I was leafing through some of my Grandfather Wilcox’s letters (Gramps, as I knew him) and I stumbled onto this gem of a story about my ancestry. I’d read it before but remembered few of the details. Here is the story (ancestral names in bold)(and complete in grammatical error):
<snippet> “Then there was another cousin, William Meade, his father & my great grandmother were brother & sister so I am told. That is the branch that had ancestor that was around Cedar Hill, N.Y. when he was very, very old. Along with two other lads they deserted the Continental Army thinking the cause about lost. On the outside they learned and observed different and were looking for a ticket back in to good graces of the Federal Forces when oneXXX Major Andre walked into a bar, then called a tavern, and they took him in tow and found the famous message from Benedict Arnold. They had their ticket and used it. Ancestor Williams was rewarded with a very nice piece of land that kept him in drinking liquor until he was still well preserved into the memory of future generations.” <end>
That makes you say “Hmmmm”, doesn’t it? Given Gramps’ penchant for spinning a tale and embellishing it, I thought it prudent to see how much of that narrative actually matches the historical record. I was surprised to find that enough of the record matches to make a connection, and the historical record differs a little in every version of the telling. However, not one single, verifiable, item in the record points to the three young men as AWOL from the Continental Army (which was not, no matter how much Gramps wanted it to be, a “Federal” Force as the Nation had not yet been born).
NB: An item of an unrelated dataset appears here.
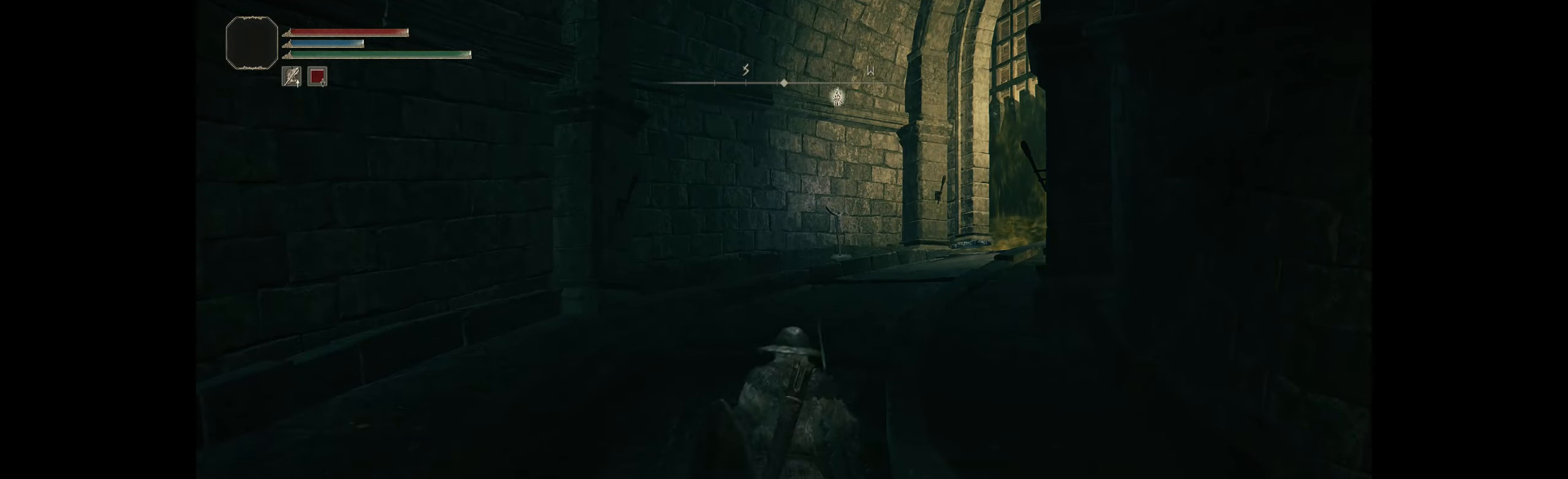
{"buttons": [], "left_stick": "up", "events": [[17, "Y", "up"], [450, "left_stick", "up"]]}
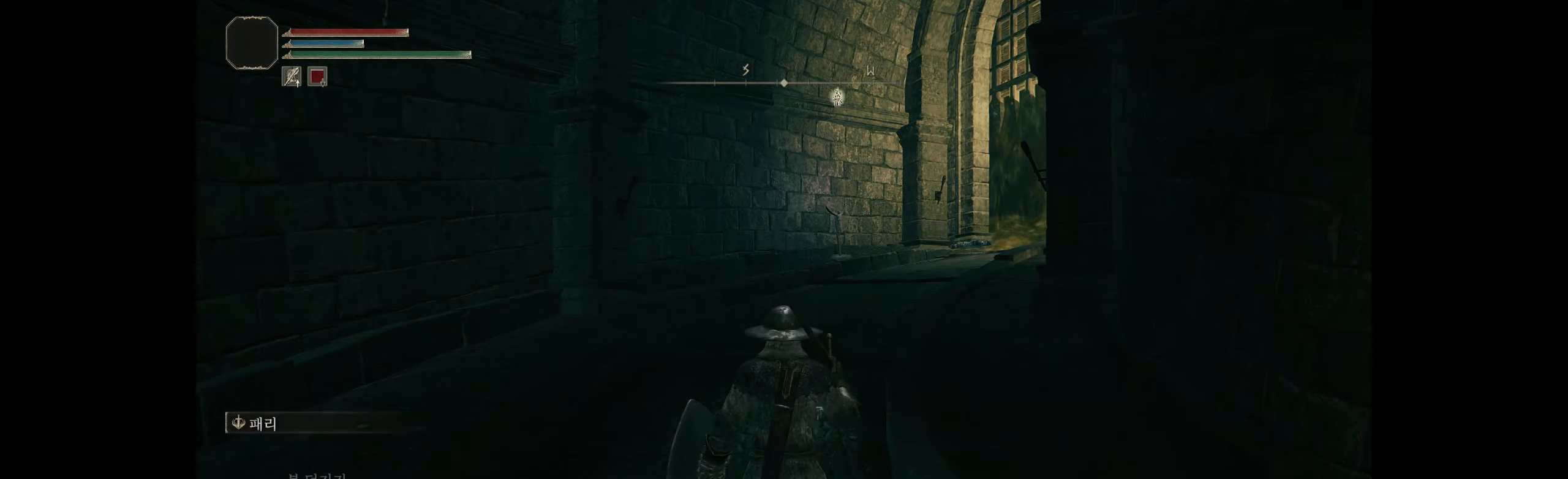
{"buttons": [], "left_stick": "up", "events": []}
This much is true: three militiamen by the names of John Paulding, Isaac Van Wart, and David Williams did make the discovery and did arrest Major John Andre. (Another version gives the second man’s name as Van Wert.) (A “skinner” would be a Militiaman). Paulding was the only one of the three who could read and soon realized the man they were robbing was actually a British agent.
This little gem of Gramps’ use of folklore is full of fact and falsehood, but it makes for a great fireside story in much the same way as the Ballad of Jesse James makes for a moving ballad. Sprinkle the truth with a little spice – that would have been Gramps’ motto. There are obvious holes: Gramps skipped from William Meade, the very, very old man to a story about an ancestor named Williams.
This fellow, Williams, would be a distant relative, not a direct ancestor – if we are even related. I haven’t gotten that far on my search because I’m trying to stick with the straight lines of the family first (which includes the matriarchal lines as well as patriarchal).